Krenkel and Carrera worked on the two-album Polydor deal, which, Carrera says, was actually completed in August 2006.

Polydor beat out XL to sign Oberst.

“It’s really a pretty incredible deal,” Oberst says. “We had a couple of lawyers in the U.K. look it over. And they were just kind of like, ‘How did you guys get this?”‘ Oberst recorded “Cassadaga” with his own money, he says. So he didn’t sign the album to Saddle Creek, but rather, licensed it. It’s a not-so-subtle distinction with business and personal implication. For one, the label no longer shares in sync licensing opportunities.

The move has not been easy on Oberst’s relationship with Nansel. As for the latter, he will talk about understanding artists’ needs to move on and to grow, but when pressed, he simply averts his gaze and says to ask Oberst about it.

Oberst is rather more direct.

“He probably did feel hurt, ya know?

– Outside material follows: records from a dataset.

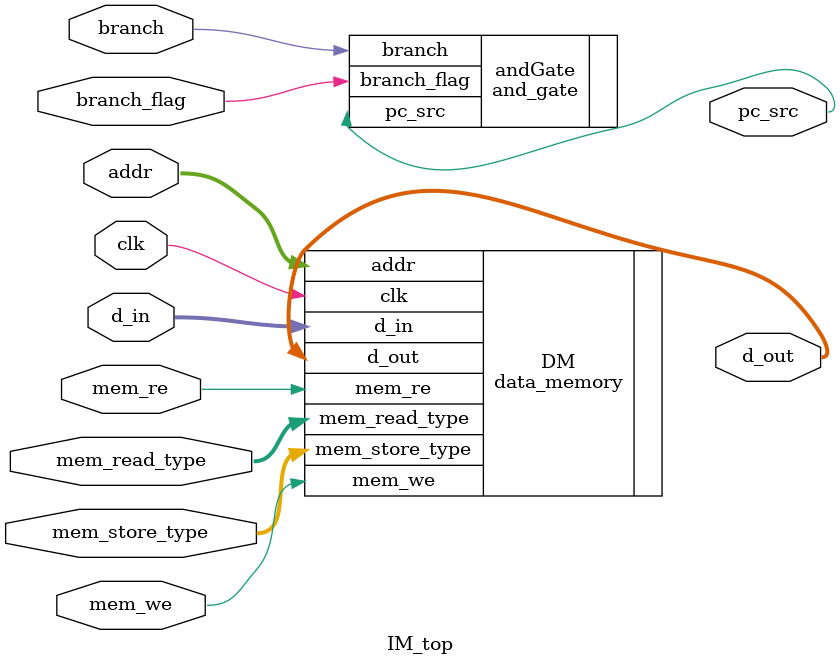
<source format=sv>
module IM_top(
               input logic clk,
               input logic mem_re,
               input logic mem_we,
               input logic[1:0] mem_store_type,
               input logic[2:0] mem_read_type,
               input logic[31:0] d_in,
               input logic[15:0] addr,
               input logic branch,
               input logic branch_flag,
               output logic pc_src,
               output logic[31:0] d_out
               );
               
               data_memory DM(
                              .clk(clk),
                              .mem_re(mem_re),
                              .mem_we(mem_we),
                              .mem_store_type(mem_store_type),
                              .mem_read_type(mem_read_type),
                              .d_in(d_in),
                              .addr(addr),
                              .d_out(d_out)
                              );
              and_gate andGate(
                               .branch(branch),
                               .branch_flag(branch_flag),
                               .pc_src(pc_src)
                               );

endmodule
</source>
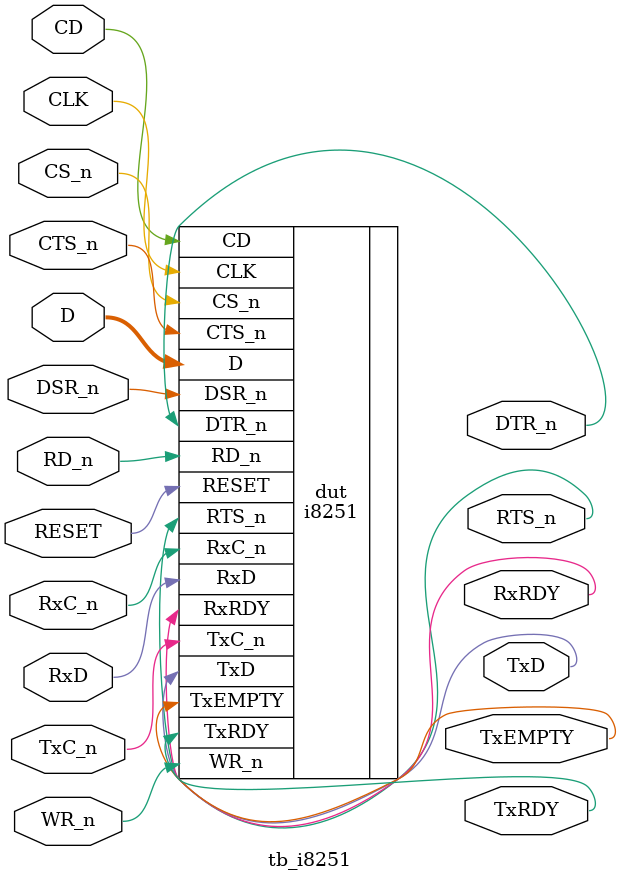
<source format=sv>
module tb_i8251 (
    input        CLK,
    input        RESET,
    input        CS_n,
    input        WR_n,
    input        RD_n,
    input        CD,
    inout [7:0]  D,
    
    input        RxD,
    output       RxRDY,
    input        RxC_n,

    output       TxD,
    output       TxRDY,
    output       TxEMPTY,
    input        TxC_n,

    input        DSR_n,
    output       DTR_n,

    input        CTS_n,
    output       RTS_n
);

    i8251 dut (
        .CLK(CLK),
        .RESET(RESET),
        .CS_n(CS_n),
        .WR_n(WR_n),
        .RD_n(RD_n),
        .CD(CD),
        .D(D),
        
        .RxD(RxD),
        .RxRDY(RxRDY),
        .RxC_n(RxC_n),

        .TxD(TxD),
        .TxRDY(TxRDY),
        .TxEMPTY(TxEMPTY),
        .TxC_n(TxC_n),

        .DSR_n(DSR_n),
        .DTR_n(DTR_n),

        .CTS_n(CTS_n),
        .RTS_n(RTS_n)
    );

endmodule

</source>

And it wasn’t the easiest thing to bring up obviously,” Oberst says. “But the situations with Saddle Creek changed . .. all decisions were done by committee . . . it just wasn’t practical. That was kind of the impetus to start Team Love.

I felt we were missing opportunities.” One thing that hasn’t changed: Bright Eyes won’t tour with Live Nation (which declined to comment). He says, “It’s just so important to create competition in a town and support those that have been responsible for our success.” The Polydor deal has meant more money — to shoot videos, to record with an orchestra for the first time, to take a 12-piece band on the road, instead of a six-piece like last time.

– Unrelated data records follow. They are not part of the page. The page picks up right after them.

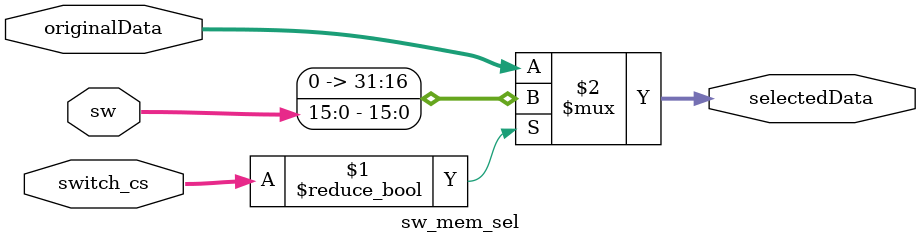
<source format=v>
module sw_mem_sel(
    input [31:0] switch_cs,
    input [15:0] sw,
    input [31:0] originalData,
    output [31:0] selectedData
);

    assign selectedData = (switch_cs) ? {16'b0, sw[15:0]} : originalData;
endmodule
</source>
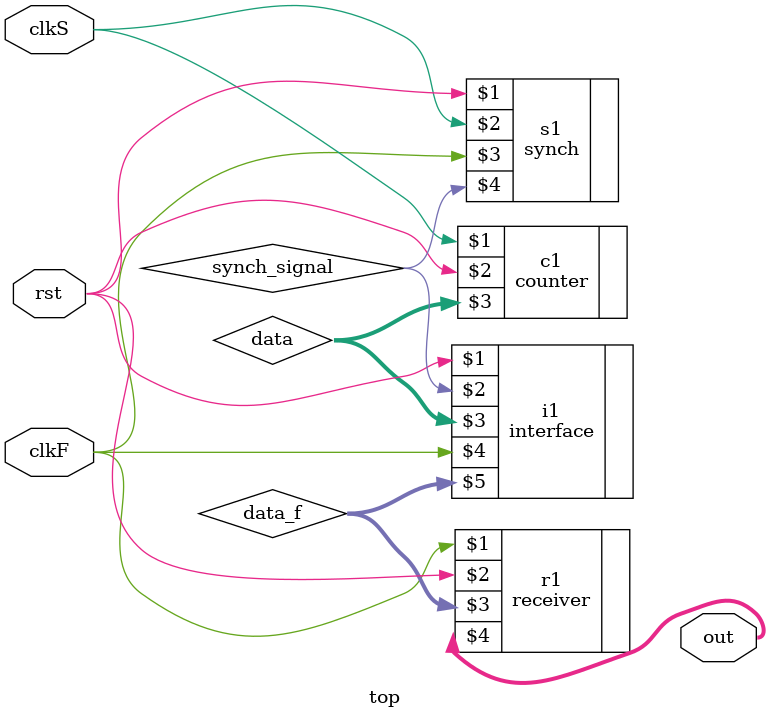
<source format=v>
`include "counter.v"
`include "synch.v"
`include "receiver.v"
`include "interface.v"
module top(clkS,clkF,rst,out);
	input clkF,clkS,rst;	
	output [7:0] out;
	wire synch_signal;
	wire [7:0] data,data_f;
 
        counter c1(clkS,rst,data);
        synch s1(rst,clkS,clkF,synch_signal);
	interface i1 (rst,synch_signal,data,clkF,data_f);
	receiver r1(clkF,rst,data_f,out);

endmodule 

</source>
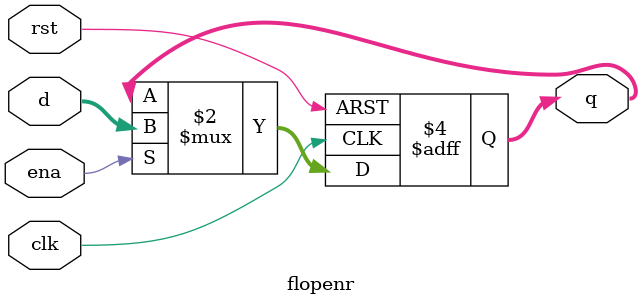
<source format=v>
`timescale 1ns / 1ps


module flopenr #(parameter WIDTH = 32)(
	input wire clk,rst,ena,
	input wire [WIDTH-1:0] d,
	output reg [WIDTH-1:0] q
);
always@(posedge clk, posedge rst)
begin
		if(rst) begin q <= 0; end
		else if(ena) begin q <= d; end
end
endmodule
</source>
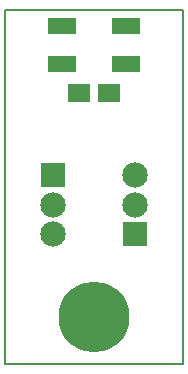
<source format=gbr>
%TF.GenerationSoftware,KiCad,Pcbnew,(5.0.0)*%
%TF.CreationDate,2018-12-15T00:02:50+01:00*%
%TF.ProjectId,addressable_led_board_V1.0,6164647265737361626C655F6C65645F,rev?*%
%TF.SameCoordinates,Original*%
%TF.FileFunction,Soldermask,Bot*%
%TF.FilePolarity,Negative*%
%FSLAX46Y46*%
G04 Gerber Fmt 4.6, Leading zero omitted, Abs format (unit mm)*
G04 Created by KiCad (PCBNEW (5.0.0)) date 12/15/18 00:02:50*
%MOMM*%
%LPD*%
G01*
G04 APERTURE LIST*
%ADD10C,0.150000*%
%ADD11C,6.000000*%
%ADD12R,1.900000X1.650000*%
%ADD13R,2.150000X2.150000*%
%ADD14C,2.150000*%
%ADD15R,2.400000X1.400000*%
G04 APERTURE END LIST*
D10*
X15000000Y-45000000D02*
X15000000Y-15000000D01*
X30000000Y-45000000D02*
X15000000Y-45000000D01*
X30000000Y-15000000D02*
X30000000Y-45000000D01*
X15000000Y-15000000D02*
X30000000Y-15000000D01*
D11*
X22500000Y-41000000D03*
D12*
X21250000Y-22000000D03*
X23750000Y-22000000D03*
D13*
X19000000Y-29000000D03*
D14*
X19000000Y-31500000D03*
X19000000Y-34000000D03*
D13*
X26000000Y-34000000D03*
D14*
X26000000Y-31500000D03*
X26000000Y-29000000D03*
D15*
X25200000Y-16400000D03*
X25200000Y-19600000D03*
X19800000Y-19600000D03*
X19800000Y-16400000D03*
M02*

</source>
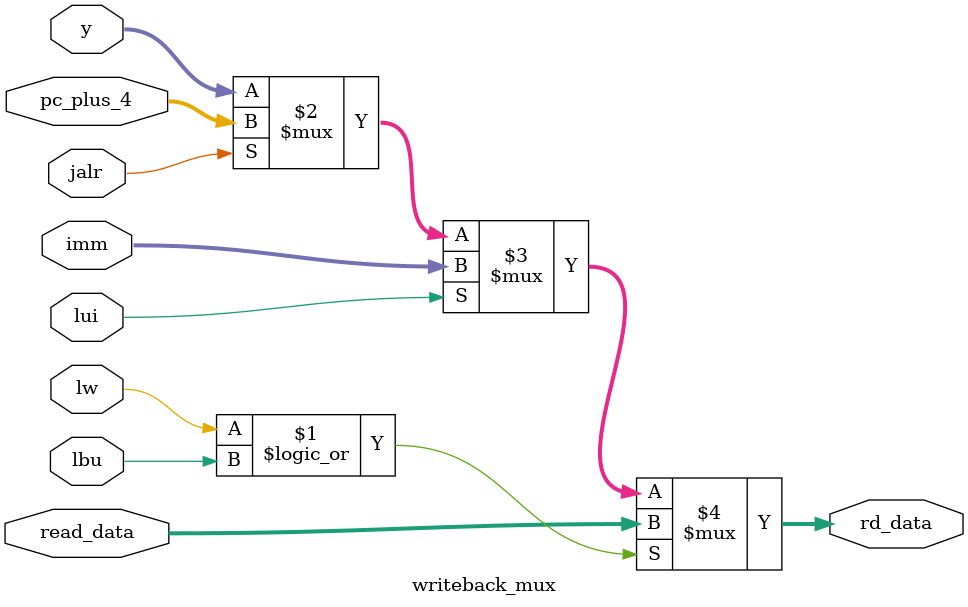
<source format=v>
module writeback_mux
(
    input   wire [31:0] y,
    input   wire [31:0] imm,
    input   wire [31:0] read_data,
    input   wire [31:0] pc_plus_4,
    input   wire        lw,
    input   wire        lbu,
    input   wire        lui,
    input   wire        jalr,
    output  wire [31:0] rd_data
);

    assign rd_data =
        (lw  || lbu) ? read_data :
        (lui)        ? imm       :
        (jalr)       ? pc_plus_4  :
                       y;
endmodule

</source>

Oberst says he’s comfortable with it all and looking forward to taking the show on the road; a month-plus long North American tour begins April 22.

“A lot of what kept me from (more promotion) early on was fear of getting in some position I couldn’t get out of … of being controlled by someone or put in this box where what I was doing artistically was no longer valid because it was just a commodity,” he says. “And all those things now, I’m not afraid of ’cause I don’t think anyone can ever do that to me.”